9. We are aware that complaints of police excess in the course of detection of crime or in the matter of handling the persons who are taken in custody by the police in the course of investigation are increasing in number day by day. The question whether or not it the face of such rising number of complaints the State Government should withhold the sanction without ordering proper injury or whether or not it should refuse the sanction only to afford protection to the police officers is a question which is to be decided by the Government as a matter of policy at its own level. In view of the special emphasis that is now being laid on the question of protection of human rights, we are sure, the Government of the state would pay due attention to this issue in its proper perspective. For the, time being we are concerned with the enforcement of the law as it stands interpreted by the course of law. We are therefore obliged in the present case to decide the matter according to that law. That does not however mean, nor should it be construed to mean that we are not serious about the excess allegedly committed by the police in the matter of investigation of the offences or in the matter of handling persons who are in custody.
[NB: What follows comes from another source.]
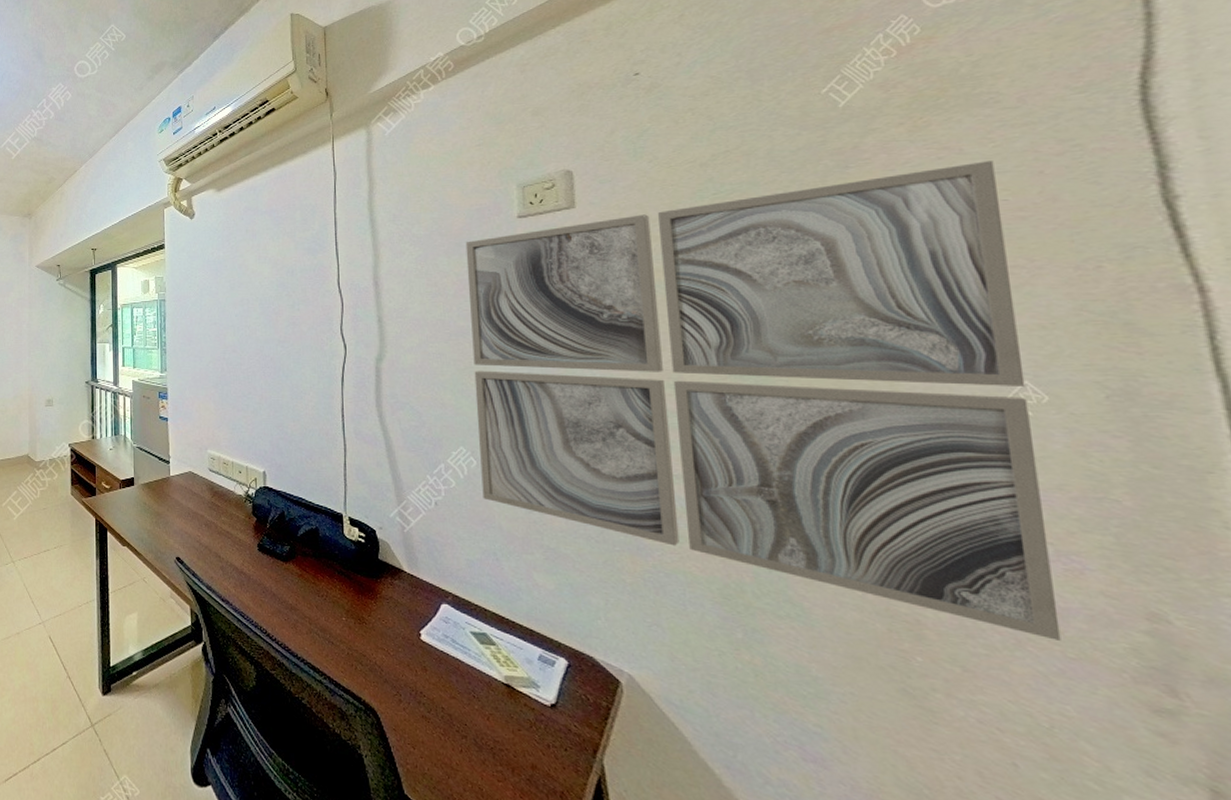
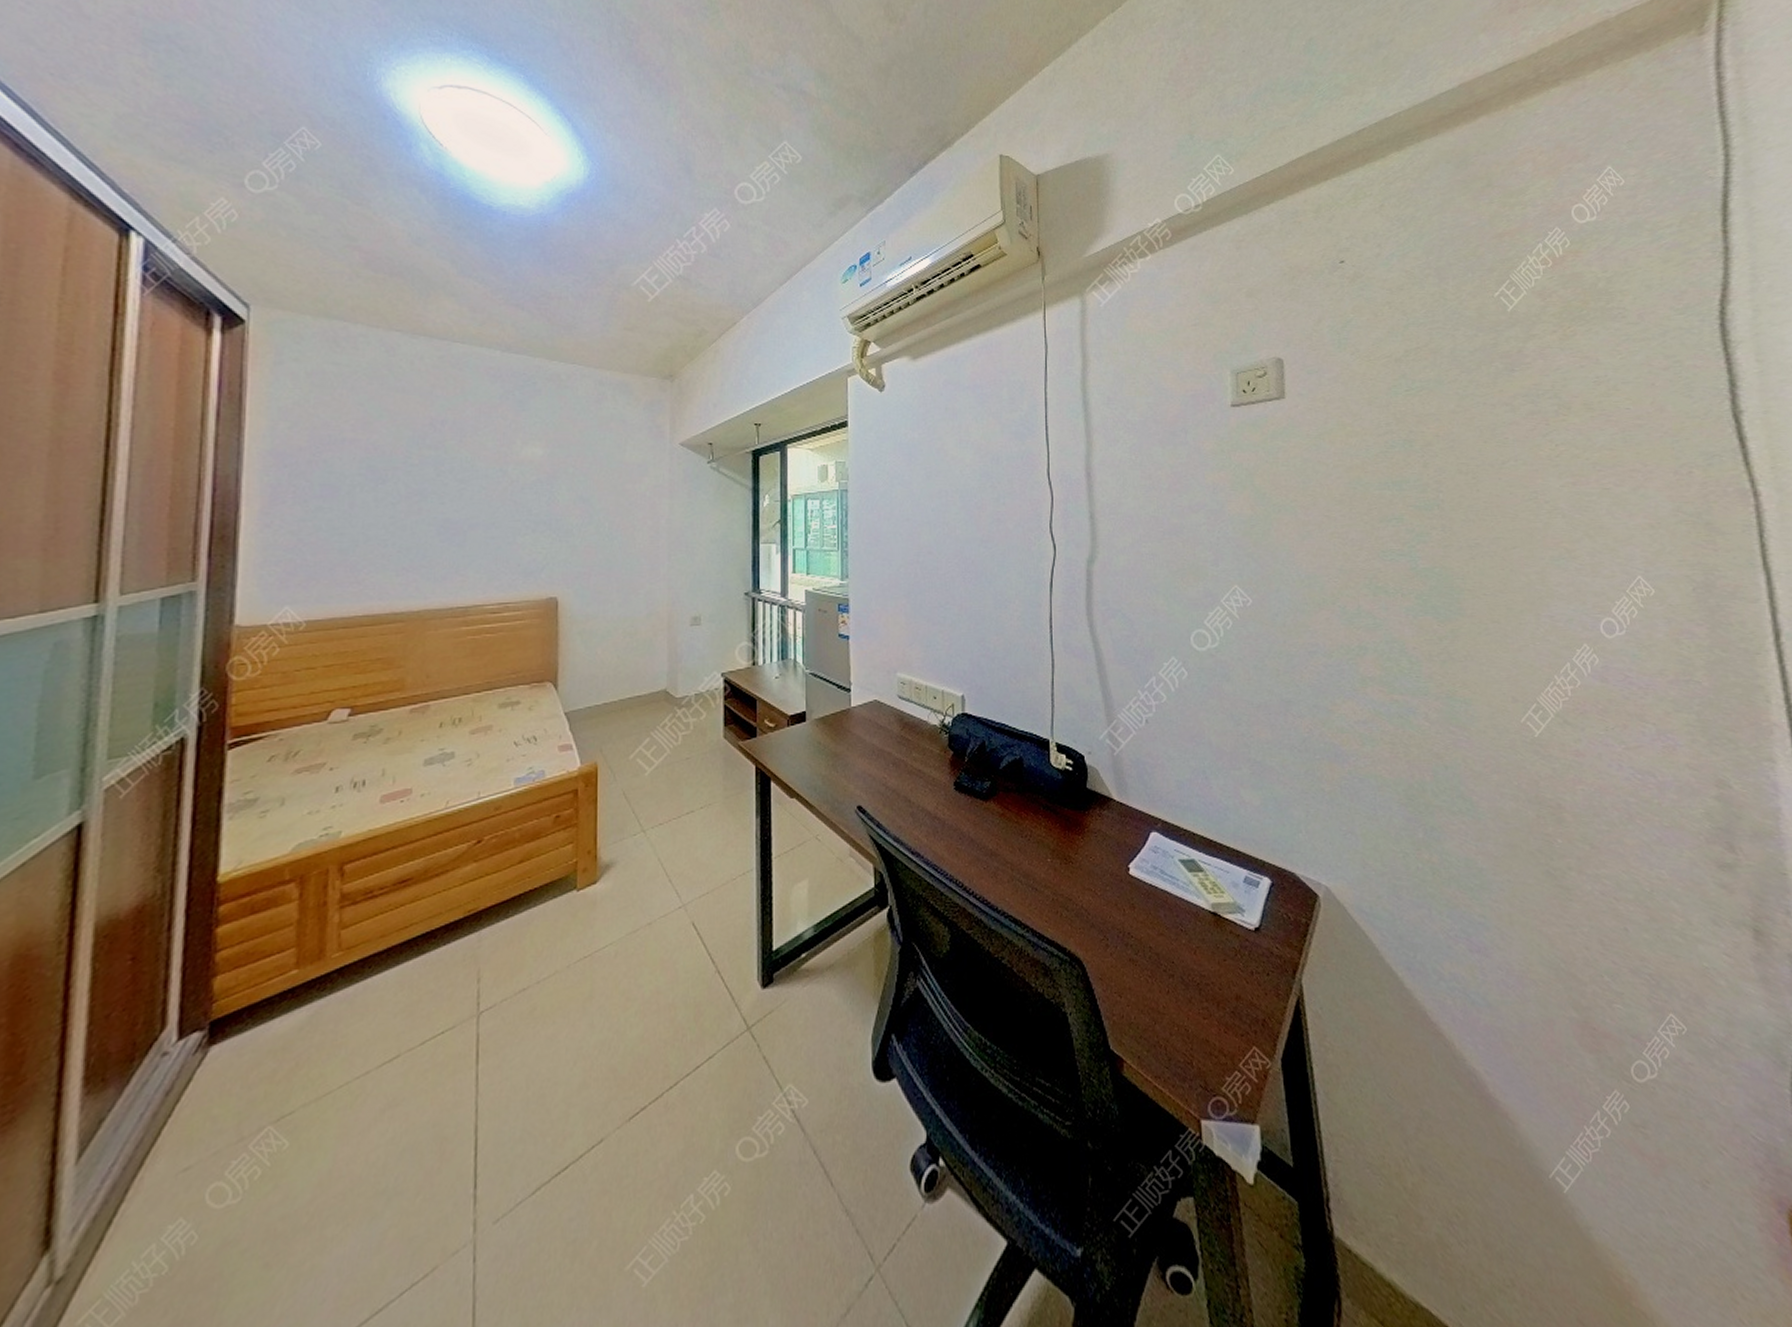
wall art: present [465,160,1061,640] -> none [1180,371,1660,812]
We only hope that the Government would consider the matter in its proper perspective and would take adequate steps to give redress to the persons who are really wronged by the police by their excess. 10. As a result of the legal position considered above, however, we are constrained to grant the present application and quash the impugned order dated 7thOctober, 1993 passed by the learned Judicial Magistrate, First Class, Panaji in Private Criminal Case No. 165/90/C. We order that the complaint stands dismissed for want of appropriate sanction. Rule made absolute accordingly. Application Allowed. Complaint dismissed. 1. 1990 (2) Bom. C.R. 297. 2. A.I.R. 1969 S.C. 686. 3. 1988 (1) Bom. C.R. 219. 4. 1985 (2) Bom. C.R. 778.